I can write the total profit like $\sum_{k=2}^{s}A_k$, with $A_k$ the profit in the $k$th game. I have to find the expected value of the total profit, so $\mathbb{E}[\sum_{k=2}^{s}A_k]=\sum_{k=2}^{s}\mathbb{E}[A_k]$.
Let $V\perp F$ be the events that I win and I loss. Since $\mathbb{P}(V_1)=1$:
$\mathbb{E}[A_1=1]=\mathbb{P}(A_1=1)=\mathbb{P}((V_1)V) =\mathbb{P}(V)=\frac{1}{2},k=1$
$\mathbb{E}[A_2=1]=\mathbb{P}(A_2=1)=\mathbb{P}((V_1)VV) =\mathbb{P}(VV)=\frac{1}{2}\frac{1}{3},k=2$.
So $\mathbb{E}[A_k=1]=\frac{1}{k(k+1)},k\in [1;2]$. Now I can imagine $\mathbb{E}[A_3=2]=\operatorname{1$}+\mathbb{E}[A_3=1]$, so $\mathbb{E}[A_k]=\frac{1}{k(k+1)}$.

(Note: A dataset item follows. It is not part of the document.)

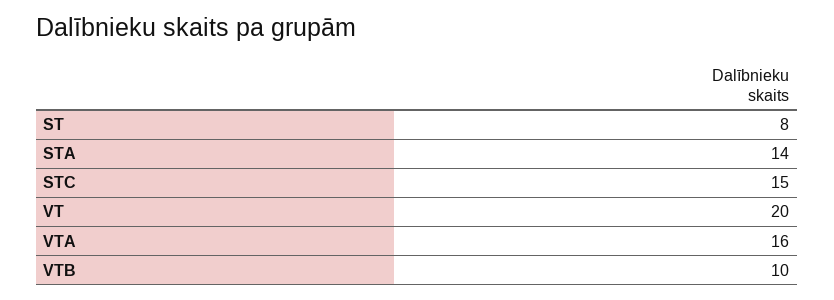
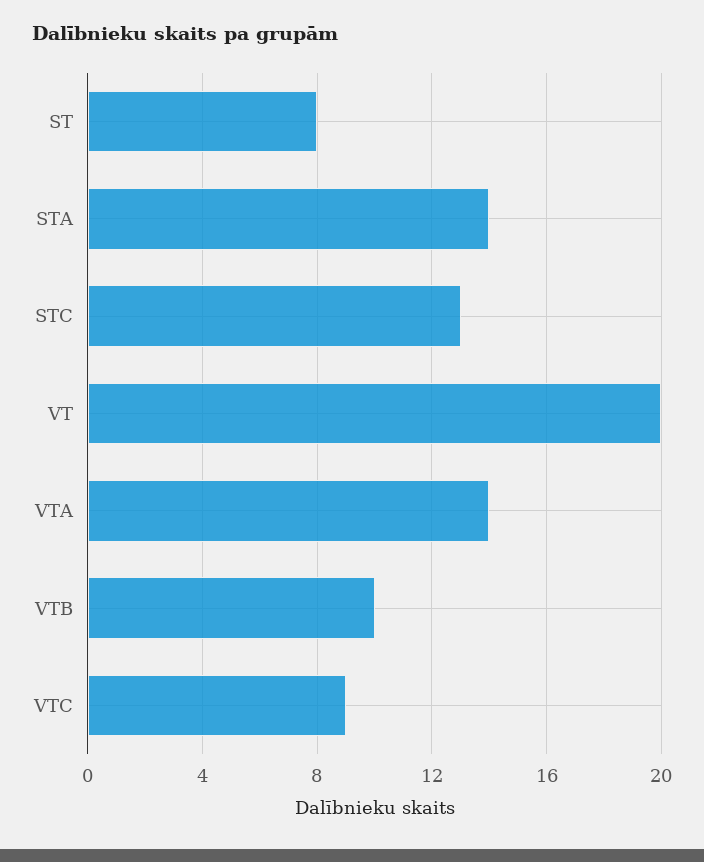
STC: 15 -> 13
VTA: 16 -> 14
VTC: none -> 9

The problem is: how do I calculate $\sum_{k=2}^{s}\frac{1}{k(k+1)}$?
Thanks in advance.
Well just telescope: $$ \sum_{k = 2}^s \frac{1}{k(k + 1)} = \sum_{k = 2}^s \frac{(k+1)-(k)}{k(k + 1)} = \sum_{k = 2}^s \left( \frac{1}{k} - \frac{1}{k + 1} \right) = \frac{1}{2} - \frac{1}{s + 1} $$